Jaillissement d'une main. Arrêt du vol de la feuille. Soulagement de Lucille. Sourire amusé, retour du document à sa place. Croisement de deux paires d'yeux, bouche en O. Rire bref mais gêné. Retour d'une fascination après trois jour d'absence.

Sally, plus réelle que jamais. Tout son corps souriait de revoir ses amis mais ses yeux avaient une ombre floue, triste, larmoyante. Avait-elle délibérément voulu disparaître, était-elle embarrassée d'être retrouvée ?  

Lucille frissonna devant ce faux bonheur. Elle eut peur. Que s'était-il passé? Contrairement à ce que Gaël pensait, Sally n'avait pas dû être malade ces derniers jours. Il semblait que la vie lui avait réservé pire. 
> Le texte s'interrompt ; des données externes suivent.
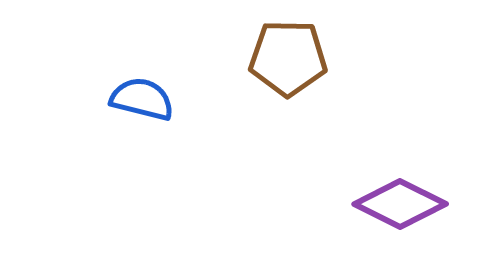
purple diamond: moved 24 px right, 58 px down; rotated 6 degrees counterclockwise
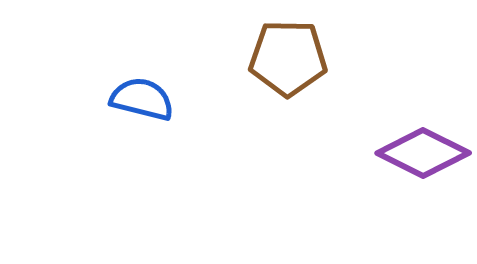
purple diamond: moved 23 px right, 51 px up
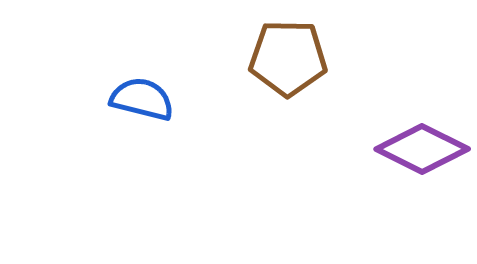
purple diamond: moved 1 px left, 4 px up
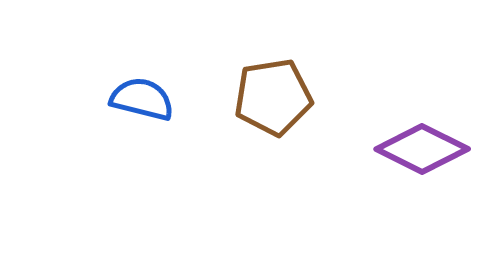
brown pentagon: moved 15 px left, 39 px down; rotated 10 degrees counterclockwise
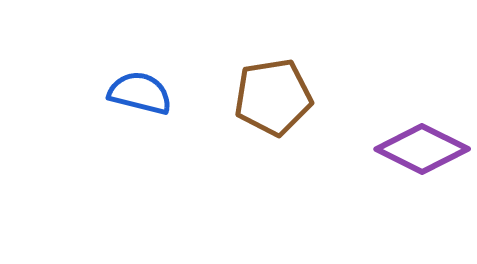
blue semicircle: moved 2 px left, 6 px up
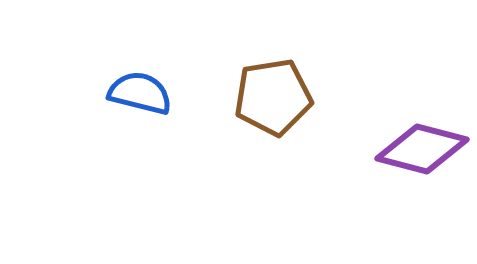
purple diamond: rotated 12 degrees counterclockwise
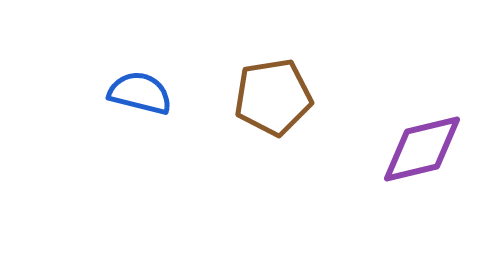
purple diamond: rotated 28 degrees counterclockwise
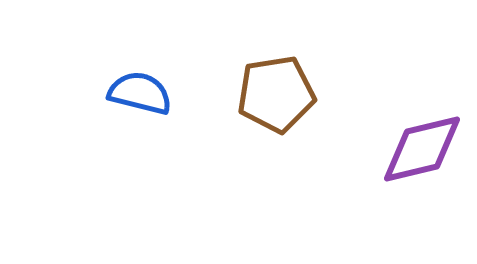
brown pentagon: moved 3 px right, 3 px up
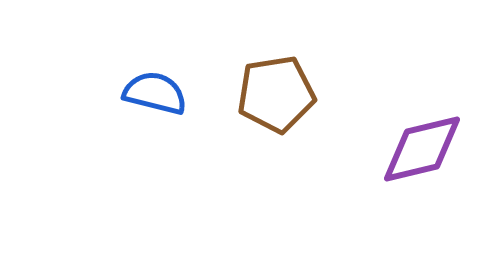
blue semicircle: moved 15 px right
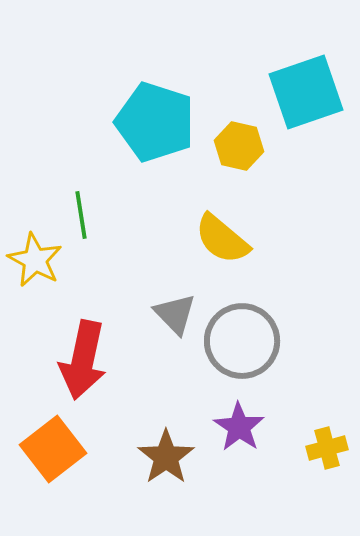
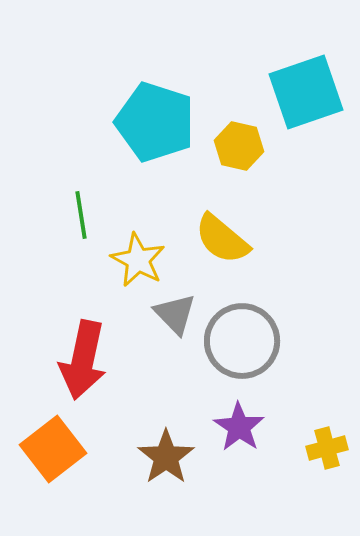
yellow star: moved 103 px right
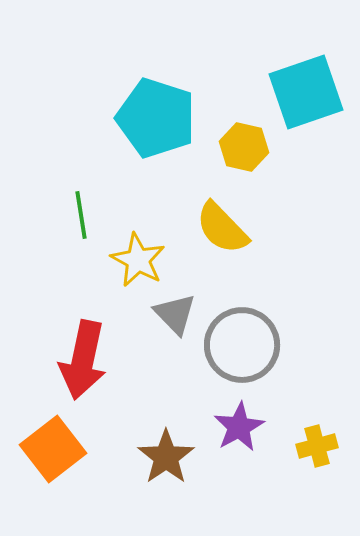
cyan pentagon: moved 1 px right, 4 px up
yellow hexagon: moved 5 px right, 1 px down
yellow semicircle: moved 11 px up; rotated 6 degrees clockwise
gray circle: moved 4 px down
purple star: rotated 9 degrees clockwise
yellow cross: moved 10 px left, 2 px up
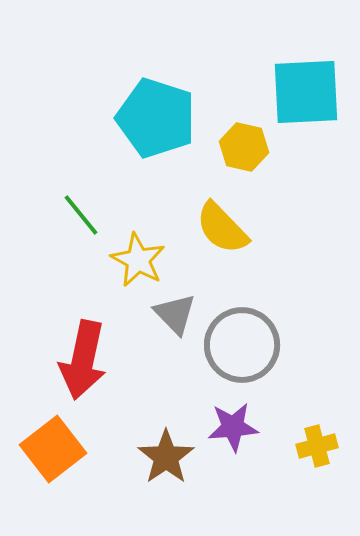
cyan square: rotated 16 degrees clockwise
green line: rotated 30 degrees counterclockwise
purple star: moved 6 px left; rotated 24 degrees clockwise
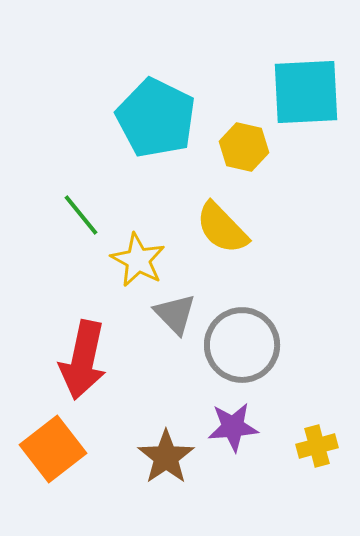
cyan pentagon: rotated 8 degrees clockwise
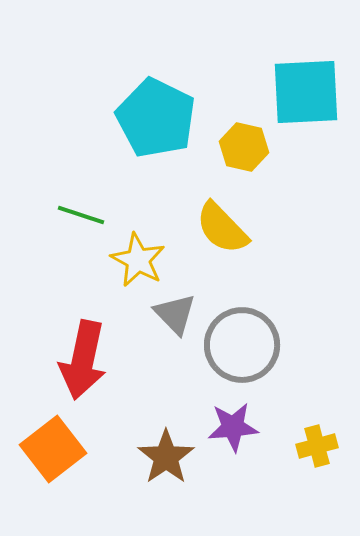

À la pause déjeuner, alors que les trois compères mordaient avidement dans un sandwich, Sally planta ses yeux dans ceux de Lucille et dit:

-Ça va mal, au camp.

Gaël l'interrogea du regard mais elle l'ignora.

-On a été déplacés... Mais on va être expulsés je pense.

Les larmes affluaient dans ses yeux, chatouillant ses cils qui ployaient un peu. Lequel de ces petits poils allait fléchir en premier et laisser chuter les pleurs?

Lucille ne savait pas quoi répondre. Il fallait faire quelque chose, elle le savait mais elle avait peur de faire une bêtise, elle avait peur de souffrir. Elle avait toujours eu peur de la violence, elle avait peur des CRS, peur de ces gens qui voulaient expulser son amie, peur de l'illégalité. Mais elle avait certainement plus de pouvoir que son ami pour agir. Et elle ne pouvait pas rester là sans rien faire, son amie était en mauvaise passe.

Une petite goutte finit par ruisseler sur la joue de Sally. Lucille ne savait pas quoi faire. Elle se sentait inutile, incapable de résoudre ses problèmes. Gaël finit par venir caresser le dos de Sally. Il ne comprenait pas, ne souhaitait pas comprendre mais il ne voulait pas la laisser sangloter toute seule. Sans saisir le problème, il avait déjà trouvé un moyen de soulager Sally, tout simplement. Lucille se sentait minable.